The African American Film Critics Association (AAFCA) honored Ava with the Innovation Award in 2017, and won the AAFCA Best Screenplay Award for I Will Continue in 2011 and In the Middle of Nowhere in 2012. In 2013, she won the John Cassavetes Award For “Middle of Nowhere” at the Independent Spirit Film Awards, and in 2014, she was awarded the Pioneer Award at the Black Film Critics Awards. In 2015, she was named Woman of the Year at the “Elle” Women in Hollywood Awards and won the Dorothy Arzner Director Award at the Women in Film Crystal Awards, and in 2017, she was awarded the John Schlesinger Britannia Award for Excellence in Directing at the BAFTA/LA Britannia Awards. , the Impact Award at the Chicago Independent Film Critics Circle Awards, and the Hollywood Excellence Award at the I See You Awards.
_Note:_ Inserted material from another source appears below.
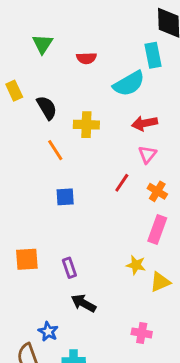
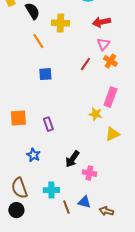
orange cross: (157, 191) -> (110, 61), moved
yellow star: (136, 265) -> (95, 114), moved
black arrow: (84, 303) -> (72, 159), moved, turned -84
blue star: (48, 332) -> (33, 155), moved
pink cross: (142, 333) -> (89, 173), moved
DuVernay won the NAACP Image Awards of the Year, the GLAAD Media Awards Excellence in Media Award, the PGA Awards Visionary Award in 2018, and in 2019, it was the recipient of the Tribute Award at the Gotham Awards and the Legacy Award at the Odyssey Awards. In 2020, Ava was awarded the Showmanship for Television at the ICG Publicists Awards and the Humanitas Prize Voice for Change, and was awarded by the Alliance of Women Journalists in Film with the EDA Female Focus Award for Outstanding Achievement by a Woman in the Film Industry. DuVernay has also won two Black Reel Awards, a Sundance Film Festival Award for “Middle of Nowhere,” two Hollywood Black Film Awards, two Los Angeles Pan African Film Festival Awards, a Toronto ReelWorld Film Festival Award for “This Is the Life,” and an NAACP Image Award for Queen Sugar.

Real estate

In 2017, DuVernay paid $1.85 million for a 3,600-square-foot home in the Hollywood Hills. The four-bedroom, 5.5-bathroom home came to market for $2.48 million in early 2021, and sold for $2.06 million a few months later. In 2019, she bought a 7,380-square-foot Los Feliz home from The O.C. creator Josh Schwartz for $9.8 million.